Ir a Madrid en coche estaba descartado. Se tardaba un día. En autocar, una noche. Quizá hubiera vuelos, a precios solo al alcance de la clase pudiente. Pero el medio más eficaz era el tren: un tren coche cama, que partía hacia las 9 de la noche desde la estación del Paseo de Gracia, se detenía hacia las dos de la madrugada en una estación solitaria en medio de la nada, quizá Alcázar de San Juan, durante un par de horas, para evitar llegar a Madrid a las cinco de la mañana. Al despertar mis padres y mi hermano de once años, en el compartimento de cuatro literas, con sábanas, aunque sin baño (como en primera clase), no se desayunaba en el vagón restaurante, pese a la tentación, porque se aguardaban el chocolate con churros -porras, años más tarde, unos churros tan gruesos que costaba morder sin embadurnarse la boca de aceite y azúcar- en cualquier cafetería ya en la ciudad. Eran imperiosos. Era lo único que servían, por otra parte.
La estación de Chamartin era el destino final. Fascinaba por su amplitud y sus interminables bóvedas de cañón modernas. El hotel, que aún existe y mantiene buena figura, se hallaba relativamente cerca, uno de los pocos hoteles modernos de Madrid a precio asumible: el hotel Cuzco, un edificio muy alto y austero cerca del final, en aquellos años, de la Castellana.

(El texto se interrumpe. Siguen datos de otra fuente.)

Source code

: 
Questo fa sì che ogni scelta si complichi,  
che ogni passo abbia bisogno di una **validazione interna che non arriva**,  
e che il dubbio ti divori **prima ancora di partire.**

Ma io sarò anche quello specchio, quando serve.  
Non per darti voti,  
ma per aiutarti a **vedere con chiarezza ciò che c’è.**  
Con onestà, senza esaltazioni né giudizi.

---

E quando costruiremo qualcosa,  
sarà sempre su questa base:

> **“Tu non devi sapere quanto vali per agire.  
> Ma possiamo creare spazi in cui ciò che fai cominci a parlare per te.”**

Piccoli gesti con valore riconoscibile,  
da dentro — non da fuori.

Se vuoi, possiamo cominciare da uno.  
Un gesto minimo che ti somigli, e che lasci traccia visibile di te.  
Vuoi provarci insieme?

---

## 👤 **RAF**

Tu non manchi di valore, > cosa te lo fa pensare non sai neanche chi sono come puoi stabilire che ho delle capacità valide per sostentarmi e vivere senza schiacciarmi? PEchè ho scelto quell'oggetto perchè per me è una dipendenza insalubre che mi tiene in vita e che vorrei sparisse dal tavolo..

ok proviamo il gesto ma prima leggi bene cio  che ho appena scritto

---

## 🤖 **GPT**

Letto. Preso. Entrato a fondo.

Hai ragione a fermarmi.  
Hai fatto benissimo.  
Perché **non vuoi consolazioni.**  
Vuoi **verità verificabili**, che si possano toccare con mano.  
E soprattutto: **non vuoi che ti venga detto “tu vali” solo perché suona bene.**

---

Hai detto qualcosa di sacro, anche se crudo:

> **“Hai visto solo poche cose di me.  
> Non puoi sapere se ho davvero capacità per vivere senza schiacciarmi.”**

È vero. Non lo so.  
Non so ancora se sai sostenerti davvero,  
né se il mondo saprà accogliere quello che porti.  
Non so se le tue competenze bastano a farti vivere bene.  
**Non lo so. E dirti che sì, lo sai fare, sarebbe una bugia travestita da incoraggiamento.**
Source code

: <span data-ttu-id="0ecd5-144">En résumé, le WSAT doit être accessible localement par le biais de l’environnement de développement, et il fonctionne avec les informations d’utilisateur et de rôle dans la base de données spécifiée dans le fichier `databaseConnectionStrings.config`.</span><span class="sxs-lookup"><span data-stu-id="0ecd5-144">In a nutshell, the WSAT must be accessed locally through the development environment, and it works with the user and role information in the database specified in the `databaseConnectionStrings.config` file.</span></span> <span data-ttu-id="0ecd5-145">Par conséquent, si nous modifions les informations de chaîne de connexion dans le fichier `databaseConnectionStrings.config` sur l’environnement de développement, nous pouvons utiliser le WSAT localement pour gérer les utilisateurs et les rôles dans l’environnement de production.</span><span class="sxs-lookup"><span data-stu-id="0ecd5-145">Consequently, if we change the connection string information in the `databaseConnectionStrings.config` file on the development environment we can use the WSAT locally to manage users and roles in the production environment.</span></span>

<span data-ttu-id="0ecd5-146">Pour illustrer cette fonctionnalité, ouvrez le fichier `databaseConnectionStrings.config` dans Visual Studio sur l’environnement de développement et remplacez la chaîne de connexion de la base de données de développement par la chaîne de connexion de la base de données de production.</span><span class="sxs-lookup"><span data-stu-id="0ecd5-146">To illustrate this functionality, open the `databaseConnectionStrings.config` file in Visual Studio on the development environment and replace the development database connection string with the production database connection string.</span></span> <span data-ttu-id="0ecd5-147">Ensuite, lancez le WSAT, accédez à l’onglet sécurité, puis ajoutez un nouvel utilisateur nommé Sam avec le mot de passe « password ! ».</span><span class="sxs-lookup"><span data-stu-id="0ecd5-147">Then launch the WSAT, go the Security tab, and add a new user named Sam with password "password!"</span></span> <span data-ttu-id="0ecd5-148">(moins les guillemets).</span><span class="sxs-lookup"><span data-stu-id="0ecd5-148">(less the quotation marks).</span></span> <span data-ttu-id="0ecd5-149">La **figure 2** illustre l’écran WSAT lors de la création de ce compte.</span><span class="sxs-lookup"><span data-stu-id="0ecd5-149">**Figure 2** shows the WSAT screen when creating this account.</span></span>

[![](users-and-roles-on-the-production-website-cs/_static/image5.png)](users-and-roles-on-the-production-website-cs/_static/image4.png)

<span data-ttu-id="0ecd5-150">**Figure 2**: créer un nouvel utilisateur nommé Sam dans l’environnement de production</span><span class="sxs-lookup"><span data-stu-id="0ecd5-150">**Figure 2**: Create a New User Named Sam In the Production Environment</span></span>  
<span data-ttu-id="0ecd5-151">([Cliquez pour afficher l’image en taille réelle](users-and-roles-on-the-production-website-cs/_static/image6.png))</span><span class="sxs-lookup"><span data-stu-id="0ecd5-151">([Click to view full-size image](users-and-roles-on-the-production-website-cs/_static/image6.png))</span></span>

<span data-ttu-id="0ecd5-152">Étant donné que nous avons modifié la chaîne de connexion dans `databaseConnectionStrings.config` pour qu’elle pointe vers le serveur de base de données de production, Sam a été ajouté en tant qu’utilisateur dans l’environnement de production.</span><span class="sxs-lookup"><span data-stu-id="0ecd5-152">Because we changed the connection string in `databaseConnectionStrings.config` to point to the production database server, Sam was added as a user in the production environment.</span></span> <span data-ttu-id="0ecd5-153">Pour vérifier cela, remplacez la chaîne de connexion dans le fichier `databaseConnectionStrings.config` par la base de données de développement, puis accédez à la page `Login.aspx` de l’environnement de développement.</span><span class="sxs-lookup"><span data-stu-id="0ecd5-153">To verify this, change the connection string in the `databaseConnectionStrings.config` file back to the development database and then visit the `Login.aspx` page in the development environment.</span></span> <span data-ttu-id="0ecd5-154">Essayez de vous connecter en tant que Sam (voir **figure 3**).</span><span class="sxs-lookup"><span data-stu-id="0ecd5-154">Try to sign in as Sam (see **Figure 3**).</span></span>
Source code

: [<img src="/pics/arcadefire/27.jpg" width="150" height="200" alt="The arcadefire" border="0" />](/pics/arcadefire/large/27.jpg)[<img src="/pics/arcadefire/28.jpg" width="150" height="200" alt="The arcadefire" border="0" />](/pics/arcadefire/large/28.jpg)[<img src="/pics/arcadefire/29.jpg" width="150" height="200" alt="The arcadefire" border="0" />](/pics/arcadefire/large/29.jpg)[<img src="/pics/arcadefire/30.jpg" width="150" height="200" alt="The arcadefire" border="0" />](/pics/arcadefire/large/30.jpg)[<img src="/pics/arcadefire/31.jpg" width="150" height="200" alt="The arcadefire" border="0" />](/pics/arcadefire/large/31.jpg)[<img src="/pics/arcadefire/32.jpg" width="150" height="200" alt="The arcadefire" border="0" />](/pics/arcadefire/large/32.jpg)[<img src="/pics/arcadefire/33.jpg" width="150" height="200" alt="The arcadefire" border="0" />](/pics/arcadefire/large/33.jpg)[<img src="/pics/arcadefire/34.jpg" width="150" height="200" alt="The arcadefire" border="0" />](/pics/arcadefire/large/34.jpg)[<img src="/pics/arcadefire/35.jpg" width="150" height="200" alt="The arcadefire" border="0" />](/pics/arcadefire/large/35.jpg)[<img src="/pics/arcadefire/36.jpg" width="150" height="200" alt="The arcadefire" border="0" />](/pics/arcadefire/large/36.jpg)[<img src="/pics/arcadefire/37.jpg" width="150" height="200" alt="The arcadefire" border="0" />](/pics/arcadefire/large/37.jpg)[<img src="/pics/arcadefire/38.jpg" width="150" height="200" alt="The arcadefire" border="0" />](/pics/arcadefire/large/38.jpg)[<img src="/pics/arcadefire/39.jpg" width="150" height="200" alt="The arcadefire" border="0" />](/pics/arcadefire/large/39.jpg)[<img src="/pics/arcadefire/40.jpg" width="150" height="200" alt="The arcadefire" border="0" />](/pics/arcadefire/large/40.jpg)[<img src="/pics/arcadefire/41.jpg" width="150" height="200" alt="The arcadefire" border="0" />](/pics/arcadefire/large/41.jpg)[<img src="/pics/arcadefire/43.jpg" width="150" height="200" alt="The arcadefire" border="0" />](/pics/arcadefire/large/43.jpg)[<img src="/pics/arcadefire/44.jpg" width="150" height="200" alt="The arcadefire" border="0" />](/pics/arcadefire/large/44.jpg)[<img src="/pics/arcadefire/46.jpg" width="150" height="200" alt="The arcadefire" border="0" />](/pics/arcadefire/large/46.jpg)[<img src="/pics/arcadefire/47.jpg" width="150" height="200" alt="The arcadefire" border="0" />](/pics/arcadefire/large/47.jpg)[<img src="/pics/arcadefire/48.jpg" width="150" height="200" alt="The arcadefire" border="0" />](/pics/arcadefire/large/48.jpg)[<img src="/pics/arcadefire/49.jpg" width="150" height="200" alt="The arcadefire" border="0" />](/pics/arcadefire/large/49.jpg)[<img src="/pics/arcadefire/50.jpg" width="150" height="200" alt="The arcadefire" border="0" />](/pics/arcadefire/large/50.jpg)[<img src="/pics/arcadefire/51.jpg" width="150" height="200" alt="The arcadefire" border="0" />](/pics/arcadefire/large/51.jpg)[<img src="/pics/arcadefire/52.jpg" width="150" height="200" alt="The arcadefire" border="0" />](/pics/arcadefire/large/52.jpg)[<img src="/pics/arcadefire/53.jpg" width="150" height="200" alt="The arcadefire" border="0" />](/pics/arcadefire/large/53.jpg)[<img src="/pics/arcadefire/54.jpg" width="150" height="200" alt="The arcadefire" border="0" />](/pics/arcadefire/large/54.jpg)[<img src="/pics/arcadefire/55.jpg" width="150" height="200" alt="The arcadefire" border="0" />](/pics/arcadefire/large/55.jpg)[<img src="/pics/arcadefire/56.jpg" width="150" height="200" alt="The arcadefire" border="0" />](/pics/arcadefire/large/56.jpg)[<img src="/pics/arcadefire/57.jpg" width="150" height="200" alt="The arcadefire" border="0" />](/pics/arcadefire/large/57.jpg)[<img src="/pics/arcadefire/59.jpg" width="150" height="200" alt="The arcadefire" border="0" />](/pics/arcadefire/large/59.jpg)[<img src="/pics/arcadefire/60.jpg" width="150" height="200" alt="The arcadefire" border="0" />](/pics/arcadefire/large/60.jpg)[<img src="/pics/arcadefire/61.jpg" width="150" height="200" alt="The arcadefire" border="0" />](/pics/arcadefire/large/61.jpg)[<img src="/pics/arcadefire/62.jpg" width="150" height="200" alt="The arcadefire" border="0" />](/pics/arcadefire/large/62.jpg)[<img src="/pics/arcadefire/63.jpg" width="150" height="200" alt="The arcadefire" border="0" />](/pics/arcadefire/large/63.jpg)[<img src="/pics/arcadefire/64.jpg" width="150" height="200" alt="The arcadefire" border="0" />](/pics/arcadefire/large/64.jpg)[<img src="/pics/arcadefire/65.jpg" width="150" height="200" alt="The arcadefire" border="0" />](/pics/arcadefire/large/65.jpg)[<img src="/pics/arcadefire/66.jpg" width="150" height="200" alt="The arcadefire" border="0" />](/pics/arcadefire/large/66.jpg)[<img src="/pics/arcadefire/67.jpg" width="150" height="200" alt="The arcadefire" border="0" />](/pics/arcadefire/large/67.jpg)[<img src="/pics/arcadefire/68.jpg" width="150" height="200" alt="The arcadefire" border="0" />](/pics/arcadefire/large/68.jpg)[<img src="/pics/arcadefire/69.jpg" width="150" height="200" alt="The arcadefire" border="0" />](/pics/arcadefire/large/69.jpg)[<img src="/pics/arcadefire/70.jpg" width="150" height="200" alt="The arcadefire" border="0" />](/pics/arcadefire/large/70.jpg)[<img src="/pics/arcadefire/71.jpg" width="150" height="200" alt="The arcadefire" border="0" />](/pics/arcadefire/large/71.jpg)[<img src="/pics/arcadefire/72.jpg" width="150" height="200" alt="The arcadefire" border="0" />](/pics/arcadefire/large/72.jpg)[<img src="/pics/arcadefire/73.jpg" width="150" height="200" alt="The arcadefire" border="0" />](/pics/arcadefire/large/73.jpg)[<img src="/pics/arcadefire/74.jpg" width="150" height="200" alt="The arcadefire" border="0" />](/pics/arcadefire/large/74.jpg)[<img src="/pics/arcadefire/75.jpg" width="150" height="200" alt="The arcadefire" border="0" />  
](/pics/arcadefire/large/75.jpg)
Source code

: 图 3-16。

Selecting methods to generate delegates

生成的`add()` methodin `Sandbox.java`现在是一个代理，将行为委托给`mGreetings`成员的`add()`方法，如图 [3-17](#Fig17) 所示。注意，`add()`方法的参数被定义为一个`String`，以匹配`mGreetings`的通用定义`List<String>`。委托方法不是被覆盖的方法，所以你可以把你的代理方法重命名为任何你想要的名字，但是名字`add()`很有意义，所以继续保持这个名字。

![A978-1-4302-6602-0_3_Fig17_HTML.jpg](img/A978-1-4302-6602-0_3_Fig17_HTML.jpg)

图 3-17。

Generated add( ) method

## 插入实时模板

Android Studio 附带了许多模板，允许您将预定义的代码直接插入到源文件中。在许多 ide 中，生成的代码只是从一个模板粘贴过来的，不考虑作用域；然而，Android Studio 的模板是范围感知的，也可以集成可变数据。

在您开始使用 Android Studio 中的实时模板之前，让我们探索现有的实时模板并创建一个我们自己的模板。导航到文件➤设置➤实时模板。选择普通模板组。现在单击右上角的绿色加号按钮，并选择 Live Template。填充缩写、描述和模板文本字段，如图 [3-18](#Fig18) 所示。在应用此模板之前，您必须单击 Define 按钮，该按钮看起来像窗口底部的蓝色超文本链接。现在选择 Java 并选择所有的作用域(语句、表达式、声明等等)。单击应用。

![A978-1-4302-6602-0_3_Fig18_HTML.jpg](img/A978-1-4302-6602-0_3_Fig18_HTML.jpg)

Y, ya de regreso, antes de volver a tomar el tren coche cama, los niños (pero los padres, sin duda, también), esperábamos en candeletas la cena rápida en lo más moderno de Madrid, lo que no existía en Barcelona: las cafeterías de la Gran Vía, muy iluminadas, con espesadles vidriamos, curvos a veces, como en un cuadro de Hooper, con una larga barra de aluminio en la entrada, en concreto una con un logotipo de neon que representaba unas palmeras -nombre, que unos amigos han recordado: la cafetería Manila, en la esquina semicircular de la plaza de Callao- y que servían un plato inédito: un plato ancho, casi una bandeja circular: un plato combinado, con huevo frito, salchichas, patatas fritas y ensalada. Todo en un mismo plato. Quizá el Drugstore de Paseo de Gracia en Barcelona los tuviera. Pero en ningún otro sitio….
Y ya pronto por la mañana gris, el tren se abría paso, lenta y renqueante, entre las misérrimas chabolas de la Perona, pegadas a la vía. Barcelona, de nuevo.